DALL-E 2, Imagen, Midjourney, and, in particular, Stable Diffusion have become a true phenomenon, shaking the world of art and design and allowing anyone to generate amazing images thanks to artificial intelligence.
If you don’t know, Stable Diffusion is a deep machine learning model released this year that made a big splash by generating high-quality images from text. The best part of this model is that it is open-source, allowing you to include this fantastic AI into your application. It has already been implemented in Lensa AI, etc., and the developers are proposing new ways to enjoy AI.
And now, two other researchers, Seth Forsgren and Hayk Martiros, have shown the great potential of stable Diffusion. They used Stable Diffusion to generate spectrograms, graphic representations of sound intensity as a function of time and frequency. They created Riffusion, a tool that combines instruments to generate musical excerpts and produce interesting results.

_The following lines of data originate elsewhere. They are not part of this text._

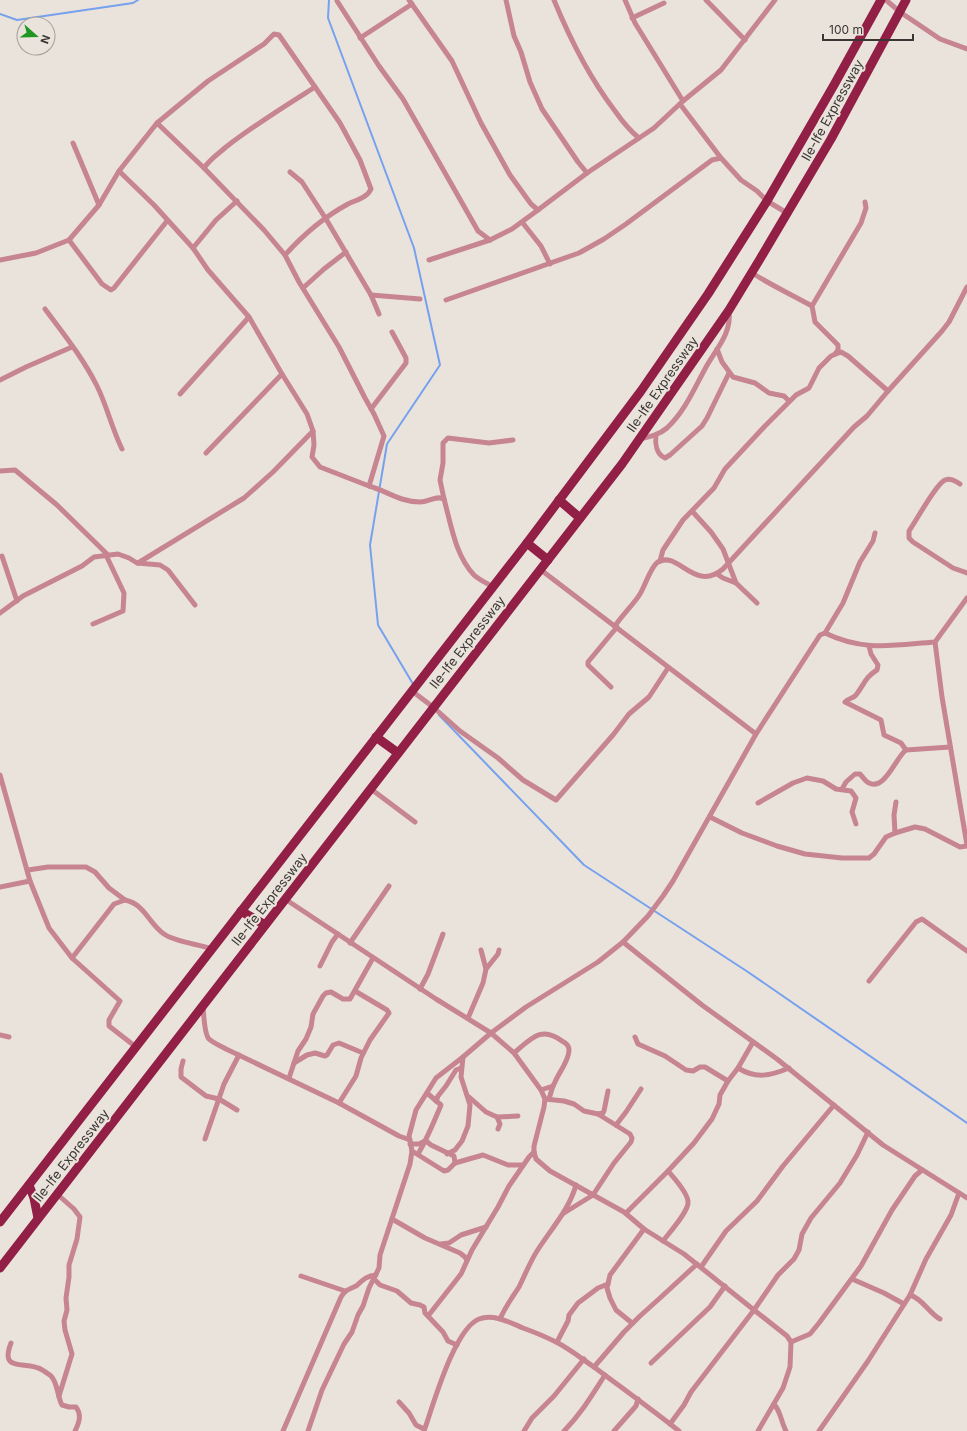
<svg xmlns="http://www.w3.org/2000/svg" width="967" height="1431" font-family="Inter,sans-serif">
<rect width="100%" height="100%" fill="#eae3db"/>
<g fill="none" stroke-linecap="round" stroke-linejoin="round">
<!-- stream -->
<g stroke="#76a1ee" stroke-width="2">
<polyline points="329,0 328,18 414,248 440,365 387,444 370,545 378,625 413,684"/>
<polyline points="0,14 17,20 133,3 138,0"/>
<polyline points="439,715 584,865 748,972 967,1123"/>
</g>
<!-- minor -->
<g stroke="#c78592" stroke-width="5">
<polyline points="409,0 452,61 481,123 510,175 531,204 538,210 587,173 654,128 683,101 721,70 775,0"/>
<polyline points="506,0 514,36 521,52 530,82 542,109 578,162 587,173"/>
<path d="M 554,0 C 570,39 589,77 615,111 C 622,121 629,130 639,138"/>
<polyline points="625,0 635,23 683,101"/>
<polyline points="706,0 745,40"/>
<polyline points="886,0 900,12 940,39 967,49"/>
<polyline points="337,1 379,66 403,99 478,231 490,240"/>
<polyline points="632,18 664,3"/>
<polyline points="360,38 412,4"/>
<path d="M 315,87 C 285,106 254,125 226,147 C 218,154 210,159 204,168 L 264,230 L 285,255 L 299,282 L 339,347 L 365,398 L 374,414 L 384,436 L 369,486 C 387,491 400,502 420,502 C 429,502 435,495 444,499 C 451,524 455,555 474,575 C 479,580 487,583 493,587"/>
<polyline points="680,104 721,158 741,180 757,191 767,201 787,213"/>
<polyline points="157,123 204,168"/>
<polyline points="73,143 99,205"/>
<polyline points="119,171 154,205 193,248"/>
<polyline points="290,172 302,182 326,219 371,295 379,314"/>
<polyline points="237,201 216,220 193,248 208,270 249,317 282,374 307,414 313,431 314,445 312,457 320,467 369,486"/>
<polyline points="522,222 541,246 550,264"/>
<polyline points="69,240 102,284 111,290 114,288 167,221"/>
<path d="M 0,260 L 36,253 L 69,240 L 99,205 L 119,171 L 157,123 L 208,81 L 264,44 L 274,34 L 279,35 L 340,123 L 360,160 L 371,189 C 367,198 356,200 348,204 C 324,217 303,235 285,255"/>
<polyline points="429,260 490,240 512,229 538,210"/>
<path d="M 752,273 C 771,285 792,295 812,306"/>
<polyline points="303,288 324,269 346,252"/>
<polyline points="371,295 420,299"/>
<polyline points="446,300 579,253 604,239 626,224 712,160 721,158"/>
<path d="M 45,309 C 63,333 83,358 97,386 C 107,406 112,429 122,449"/>
<polyline points="717,349 722,362 733,377 755,383 769,393 784,396 789,401"/>
<polyline points="835,354 838,350 838,345 815,322 812,306 861,223 866,208 865,202"/>
<polyline points="0,380 26,367 72,347"/>
<polyline points="180,394 249,317"/>
<polyline points="371,409 406,363 406,358 392,332"/>
<path d="M 656,435 C 655,443 656,454 665,458 L 670,455 L 702,426 L 707,418 L 729,373"/>
<path d="M 639,439 C 649,437 659,435 667,428 C 685,411 694,389 705,369 C 715,350 732,334 729,311"/>
<polyline points="206,453 282,374"/>
<polyline points="0,471 15,470 57,505 108,555"/>
<path d="M 960,484 C 955,481 951,478 945,480 C 936,484 916,521 909,531 L 909,538 L 913,542 L 953,568 L 967,573"/>
<polyline points="444,499 440,480 443,463 443,443 448,438 489,443 513,440"/>
<polyline points="692,511 711,532 723,549 736,583 757,603"/>
<polyline points="2,556 17,601"/>
<polyline points="660,561 663,550 683,520 714,488 725,469 765,426 796,395 809,388 819,368 831,356 841,352 848,356 888,391"/>
<polyline points="138,563 244,498 273,472 313,431"/>
<polyline points="541,570 756,734"/>
<polyline points="717,574 723,578 736,583"/>
<polyline points="0,613 23,596 82,566 94,557 118,554 129,558 137,563 160,565 168,570 195,605"/>
<polyline points="93,624 123,611 124,593 106,555"/>
<path d="M 615,626 C 622,615 634,604 640,594 C 645,586 651,566 658,562 C 678,550 694,593 723,569 L 854,427 L 867,416 L 888,391 L 942,331 L 949,322 L 967,287"/>
<polyline points="825,633 843,603 860,562 873,541 875,533"/>
<polyline points="935,642 942,697 967,845"/>
<path d="M 869,646 L 871,654 L 878,665 L 877,670 C 865,677 864,685 856,695 C 853,699 848,698 845,702 L 881,720 L 884,735 L 901,743 L 906,750"/>
<polyline points="611,687 588,665 588,662 617,627"/>
<polyline points="412,691 433,707 460,731 498,758 523,780 556,800 613,735 629,714 649,697 668,668"/>
<polyline points="0,775 30,881 49,928 72,958 120,1001 109,1020 109,1026 136,1047"/>
<polyline points="371,789 415,822"/>
<path d="M 842,789 L 846,782 L 855,774 L 860,774 C 862,776 865,781 869,783 C 885,791 896,757 906,750 L 950,747"/>
<polyline points="758,803 793,783 807,778 823,781 836,789 851,791 856,798 852,812 856,824"/>
<polyline points="710,817 742,833 777,846 805,854 842,858 869,858 874,854 886,837 895,833 915,827 925,829 960,847 967,846"/>
<polyline points="895,833 894,815 896,802"/>
<polyline points="28,870 48,867 86,867 95,872 109,888 125,900"/>
<polyline points="0,887 30,881"/>
<polyline points="285,899 436,999 491,1033 514,1053 541,1090 545,1099 544,1107 534,1146 534,1152 536,1159 550,1171 624,1212 644,1229 684,1254 754,1310 787,1336 791,1342 790,1367 783,1388 758,1431"/>
<polyline points="623,942 702,1005 777,1059 883,1145 967,1198"/>
<polyline points="350,943 389,886"/>
<path d="M 72,958 L 114,904 L 125,900 C 145,904 149,924 164,934 C 175,942 198,944 212,949"/>
<polyline points="320,966 332,942 338,934"/>
<polyline points="486,969 498,954 499,950"/>
<polyline points="869,981 916,922 922,919 967,951"/>
<polyline points="420,989 428,974 443,934"/>
<path d="M 203,1007 C 204,1015 204,1034 209,1039 C 213,1043 221,1046 226,1049 L 339,1103 L 399,1136 L 410,1140"/>
<polyline points="468,1018 483,983 486,969 481,950"/>
<polyline points="0,1035 9,1037"/>
<polyline points="635,1037 638,1044 665,1056 686,1070 693,1071 700,1067 705,1067 728,1081"/>
<path d="M 514,1053 C 531,1039 541,1025 562,1041 C 566,1043 569,1045 569,1050 C 569,1061 559,1072 555,1082 C 552,1087 551,1093 549,1099"/>
<polyline points="183,1061 181,1069 181,1077 206,1096 219,1099 237,1110"/>
<polyline points="294,1063 307,1055 315,1053 325,1056 327,1055 333,1045 339,1043 363,1053"/>
<polyline points="738,1068 753,1042"/>
<polyline points="289,1078 298,1051 306,1039 311,1027 313,1014 323,996 326,993 331,992 343,999 350,999 373,958"/>
<polyline points="541,1090 553,1086"/>
<polyline points="469,1097 486,1112 497,1117 518,1116"/>
<polyline points="545,1099 564,1101 574,1104 584,1111 598,1114 630,1134 632,1138 631,1142 614,1163 593,1195 564,1213"/>
<polyline points="436,1101 438,1096 446,1086 456,1070 461,1068"/>
<polyline points="339,1103 356,1076 361,1058 370,1040 389,1013 387,1010 355,991"/>
<polyline points="598,1114 603,1113 604,1111 608,1091"/>
<polyline points="497,1117 500,1124 498,1129"/>
<polyline points="616,1125 626,1112 641,1089"/>
<polyline points="205,1139 224,1084 239,1055"/>
<polyline points="426,1141 431,1145 454,1156 455,1163"/>
<polyline points="410,1144 419,1144 425,1141"/>
<polyline points="412,1151 444,1171 448,1170 455,1163 483,1155 508,1165 523,1165"/>
<path d="M 418,1154 C 427,1139 434,1122 441,1105 L 427,1093"/>
<polyline points="447,1154 455,1150 462,1141 468,1126 470,1105 461,1077 463,1057"/>
<polyline points="57,1194 74,1209 80,1217 77,1239 69,1265 69,1277 66,1298 67,1310 64,1321 65,1330 72,1354 59,1396"/>
<path d="M 626,1213 L 668,1171 L 694,1143 L 712,1119 L 719,1104 L 720,1095 L 728,1081 L 738,1068 C 756,1079 770,1076 789,1068"/>
<polyline points="392,1219 425,1238 460,1253 465,1257 467,1260"/>
<path d="M 663,1241 C 669,1233 689,1211 688,1202 C 688,1193 674,1178 668,1171"/>
<polyline points="441,1244 449,1243 461,1235 486,1227"/>
<polyline points="701,1267 726,1231 757,1201 783,1166 834,1105"/>
<polyline points="301,1276 345,1291"/>
<polyline points="374,1279 380,1285 397,1291 411,1303 420,1305 424,1307 425,1313 443,1332 448,1341 457,1345"/>
<polyline points="852,1279 884,1293 904,1304"/>
<path d="M 910,1295 C 923,1299 929,1313 940,1319"/>
<polyline points="428,1316 461,1274 472,1250 498,1207 509,1186 529,1157 534,1152"/>
<path d="M 500,1319 C 505,1307 512,1298 519,1287 C 525,1275 530,1262 537,1251 C 551,1229 569,1210 576,1185"/>
<polyline points="632,1323 616,1310 610,1298 607,1288 610,1275 644,1229"/>
<polyline points="557,1342 568,1321 569,1315 578,1303 598,1288 608,1284"/>
<polyline points="791,1342 810,1334 819,1323 861,1266 892,1210 915,1176 922,1170"/>
<path d="M 11,1343 C 0,1371 22,1362 38,1368 C 42,1369 47,1373 51,1376 C 58,1383 57,1396 62,1405 L 69,1407 L 76,1407 C 82,1415 79,1423 75,1431"/>
<polyline points="651,1363 710,1307 725,1286"/>
<polyline points="594,1367 624,1332 640,1316 660,1298 697,1264"/>
<polyline points="399,1402 409,1413 416,1425 424,1429"/>
<path d="M 774,1404 C 781,1412 781,1422 786,1431"/>
<polyline points="670,1424 684,1405 691,1392 754,1310 778,1275 794,1259 799,1250 802,1234 811,1218 840,1183 857,1155 868,1132"/>
<path d="M 283,1431 L 341,1297 C 346,1289 348,1290 356,1286 C 363,1280 366,1276 376,1275"/>
<path d="M 308,1431 L 322,1390 L 344,1344 L 352,1332 L 358,1315 L 363,1306 L 369,1288 L 379,1268 L 380,1255 L 410,1164 L 412,1151 L 409,1136 L 416,1110 L 436,1078 L 463,1057 L 491,1033 L 526,1007 L 598,962 L 623,942 L 648,916 L 663,896 L 673,881 L 756,734 L 820,635 L 825,633 C 864,652 894,645 935,642 L 967,598"/>
<path d="M 424,1431 C 433,1406 454,1329 479,1319 C 493,1313 511,1323 523,1328 C 534,1332 546,1337 556,1342 C 570,1349 582,1359 594,1367 C 622,1388 651,1409 679,1431"/>
<polyline points="524,1431 532,1418 554,1396 584,1359"/>
<path d="M 564,1431 C 581,1414 592,1395 605,1375"/>
<polyline points="614,1431 636,1406 638,1399"/>
<polyline points="819,1431 868,1361 910,1295 926,1259 951,1215 959,1193"/>
</g>
<!-- trunk -->
<g stroke="#921f45" stroke-width="9">
<polyline points="559,500 580,518"/>
<polyline points="527,543 548,560"/>
<polyline points="376,737 398,753"/>
<polyline points="241,911 265,925"/>
<polyline points="29,1185 34,1198 38,1218"/>
<polyline points="0,1222 527,543 641,391 708,294 767,201 834,85 881,0"/>
<polyline points="0,1268 622,464 729,310 760,259 831,139 906,0"/>
</g>
</g>
<g text-anchor="middle" stroke-width="4" stroke-linejoin="round" paint-order="stroke">
<!-- street labels -->
<g font-size="13" fill="#393633" stroke="#eae3db">
<text transform="translate(832 110) rotate(-61)" y="5">Ile-Ife Expressway</text>
<text transform="translate(662 384) rotate(-55)" y="5">Ile-Ife Expressway</text>
<text transform="translate(467 642) rotate(-52)" y="5">Ile-Ife Expressway</text>
<text transform="translate(269 899) rotate(-52)" y="5">Ile-Ife Expressway</text>
<text transform="translate(71 1155) rotate(-52)" y="5">Ile-Ife Expressway</text>
</g>
</g>
<!-- north arrow -->
<g transform="translate(36 36) rotate(110)"><circle r="19" fill="#eae3db" stroke="#a39e98"/>
<path d="M0-3L7 15L0 10L-7 15Z" fill="#1f9523"/>
<text y="-6" font-size="11" font-weight="bold" text-anchor="middle" fill="#393633">N</text>
</g>
<!-- scale -->
<path d="M823 34v6h90v-6" fill="none" stroke="#393633" stroke-width="2"/>
<text x="829" y="34" font-size="12" fill="#393633" stroke="#eae3db" stroke-width="3" paint-order="stroke">100 m</text>
</svg>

A spectrogram is a visual depiction of a sound clip’s frequency content. The X-axis is for time, while the Y-axis is for frequency. The colour of each pixel represents the audio amplitude at the frequency and time given in that row and column.
A spectrogram can be computed from the speech using the short-time Fourier transform (STFT). STFT approximates speech as a combination of sine waves with different amplitudes and phases.
Since the STFT is invertible, Forsgren and Martiros seem to have used the spectrogram produced by Stable Diffusion to create the speech. In this process, since the spectrogram originally contained only the amplitude of a sine wave, the Griffin-Lim algorithm was used to approximate the phase and reconstruct the audio clip. In addition, GPU is used for the efficiency of audio processing, and the Torchaudio library is used for that purpose.
You can listen to the work of the two researchers on the Riffusion project website. It uses Stable Diffusion, a text-to-image model, so you can create your music by describing the type of music you want to create. Detailed technical information on Riffusion is explained on the dedicated page.
A link to the GitHub repository is published at the bottom of the page. You can download the code and use Riffusion on your system if interested.